Although the London Stock Exchange is an exchange we don't cover in our services, when we were researching this exchange for coverage viability several years back we observed some interesting points that are relevant to this question. At that time, we purchased/subscribed to several vendors' data.
Multiple platforms on one exchange
The separate trading platforms used by the London Stock Exchange each had different price reporting. For example, the electronic order book-based platforms reported actual trades in the daily OHLC summaries but the market-maker-based platforms were reporting midpoint of the bid/ask. Where a stock traded on multiple platforms there were significant discrepancies in the OHLC.

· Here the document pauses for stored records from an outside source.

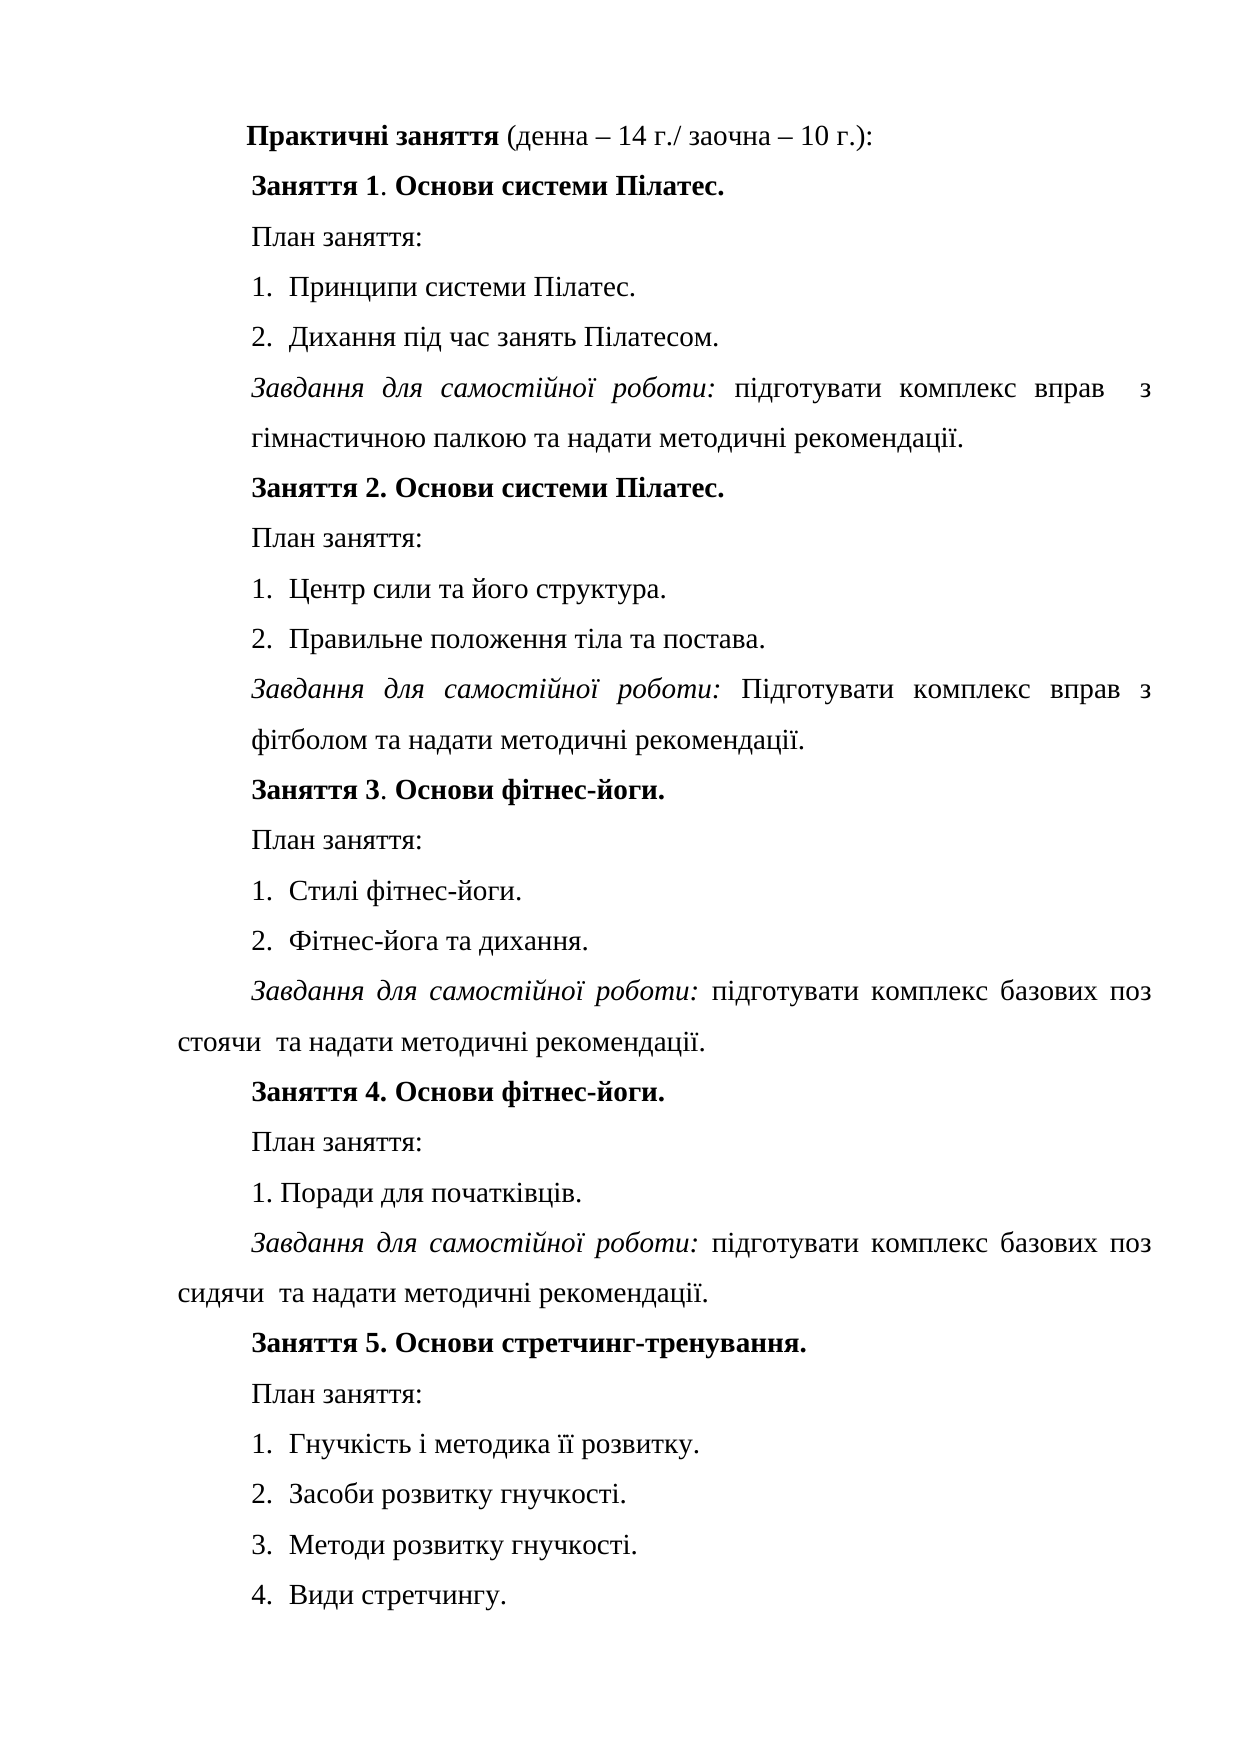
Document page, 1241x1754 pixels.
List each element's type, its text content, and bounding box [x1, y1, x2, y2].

list Гнучкість і методика її розвитку. [251, 1426, 1152, 1460]
list Фітнес-йога та дихання. [251, 923, 1152, 957]
list Стилі фітнес-йоги. [251, 873, 1152, 906]
text Завдання для самостійної роботи: підготувати комплекс базових поз стоячи та надати методичні рекомендації. [177, 973, 1152, 1057]
text Практичні заняття (денна – 14 г./ заочна – 10 г.): [177, 118, 1152, 152]
text 1. Поради для початківців. [177, 1175, 1152, 1208]
text План заняття: [177, 219, 1152, 252]
text Заняття 2. Основи системи Пілатес. [177, 470, 1152, 504]
text План заняття: [177, 1376, 1152, 1409]
text Заняття 4. Основи фітнес-йоги. [177, 1074, 1163, 1108]
list Центр сили та його структура. [251, 571, 1152, 604]
list Засоби розвитку гнучкості. [251, 1477, 1152, 1510]
list Види стретчингу. [251, 1577, 1152, 1611]
text Завдання для самостійної роботи: підготувати комплекс базових поз сидячи та надати методичні рекомендації. [177, 1225, 1152, 1309]
text Заняття 3. Основи фітнес-йоги. [177, 772, 1152, 806]
text Завдання для самостійної роботи: підготувати комплекс вправ з гімнастичною палкою та надати методичні рекомендації. [251, 370, 1152, 453]
text План заняття: [177, 521, 1152, 554]
list Принципи системи Пілатес. [251, 269, 1152, 303]
text Заняття 1. Основи системи Пілатес. [177, 168, 1152, 202]
text План заняття: [177, 822, 1152, 856]
list Дихання під час занять Пілатесом. [251, 319, 1152, 353]
text План заняття: [177, 1124, 1152, 1158]
list Правильне положення тіла та постава. [251, 621, 1152, 655]
text Заняття 5. Основи стретчинг-тренування. [177, 1326, 1163, 1359]
list Методи розвитку гнучкості. [251, 1527, 1152, 1560]
text Завдання для самостійної роботи: Підготувати комплекс вправ з фітболом та надати методичні рекомендації. [251, 672, 1152, 755]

The following comments relate to data discrepancies in general:
Trades/Quotes
It is important that you know exactly what the open, high, low, close and volume represent. i.e. which trades (or quotes) are used, what time periods are used and which condition code(s) are excluded/incorporated. - e.g. consider the effect of block trades, multi-leg trades, cancelled/busted trades etc.
Multi-exchange trading
With cross-border/cross-exchange trading also available for some securities, if you are looking at consolidated/combined trading feeds, you need to determine which rules are in place for such trades too.
Historical data adjustments
Historical data can be adjusted for various corporate events such as stock splits, spin-offs (de-mergers), stock dividends, special dividends, special distributions, capital distributions, normal dividends, distributions in a currency other than the trading currency, events that give the holder a choice of multiple options etc. There are often different interpretations for the surviving entity of spin-offs/de-mergers too.
Errors
Lastly, it may just be data error(s) made by the data supplier (e.g. corporate actions that have subsequently been changed/cancelled)
Summary
Discrepancies are commonplace. Ask your provider how they handle all of the above if it is not documented.